Work order
Among the entries below, how many lines hold "root"? Reply with the number only.

Extracted records:
-- Opening Marker --

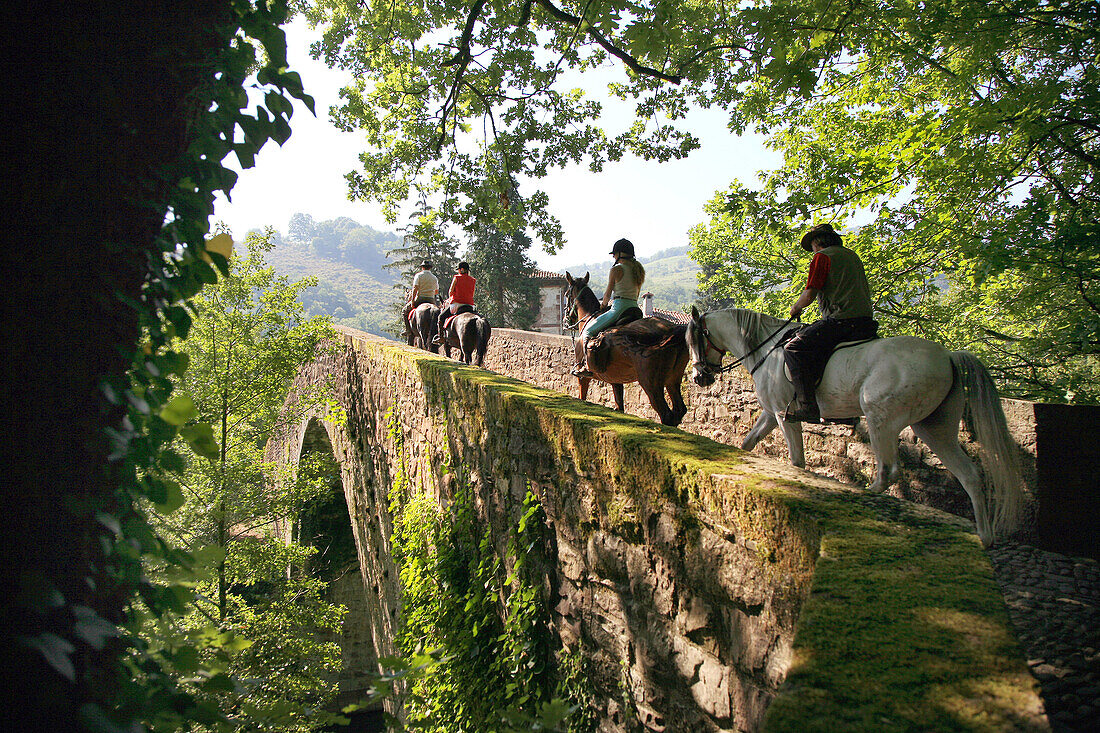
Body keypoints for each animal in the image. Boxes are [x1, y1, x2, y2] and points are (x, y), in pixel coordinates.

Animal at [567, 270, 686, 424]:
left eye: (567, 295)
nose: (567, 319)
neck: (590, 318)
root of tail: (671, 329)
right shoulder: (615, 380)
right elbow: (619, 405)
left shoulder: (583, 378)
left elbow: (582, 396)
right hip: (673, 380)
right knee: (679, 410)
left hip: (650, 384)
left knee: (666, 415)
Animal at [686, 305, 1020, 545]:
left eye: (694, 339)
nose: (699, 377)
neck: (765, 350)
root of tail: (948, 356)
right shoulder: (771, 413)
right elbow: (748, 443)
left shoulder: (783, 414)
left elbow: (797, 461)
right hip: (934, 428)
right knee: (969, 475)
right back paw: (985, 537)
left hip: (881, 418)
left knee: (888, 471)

-- Closing Marker --
-- Opening Marker --

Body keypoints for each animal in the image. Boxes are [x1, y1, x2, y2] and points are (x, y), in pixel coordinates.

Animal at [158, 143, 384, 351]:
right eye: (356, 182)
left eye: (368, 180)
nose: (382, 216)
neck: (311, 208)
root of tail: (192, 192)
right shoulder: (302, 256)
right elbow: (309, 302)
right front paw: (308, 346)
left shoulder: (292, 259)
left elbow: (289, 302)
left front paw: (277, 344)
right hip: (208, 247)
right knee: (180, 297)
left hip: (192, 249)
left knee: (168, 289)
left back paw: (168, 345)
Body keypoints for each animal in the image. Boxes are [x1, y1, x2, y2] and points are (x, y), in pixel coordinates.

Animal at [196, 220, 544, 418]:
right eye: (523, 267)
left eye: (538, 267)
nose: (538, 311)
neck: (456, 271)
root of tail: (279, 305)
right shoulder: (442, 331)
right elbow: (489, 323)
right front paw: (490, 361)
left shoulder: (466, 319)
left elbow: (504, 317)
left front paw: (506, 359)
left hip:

-- Closing Marker --

Answer to this task
4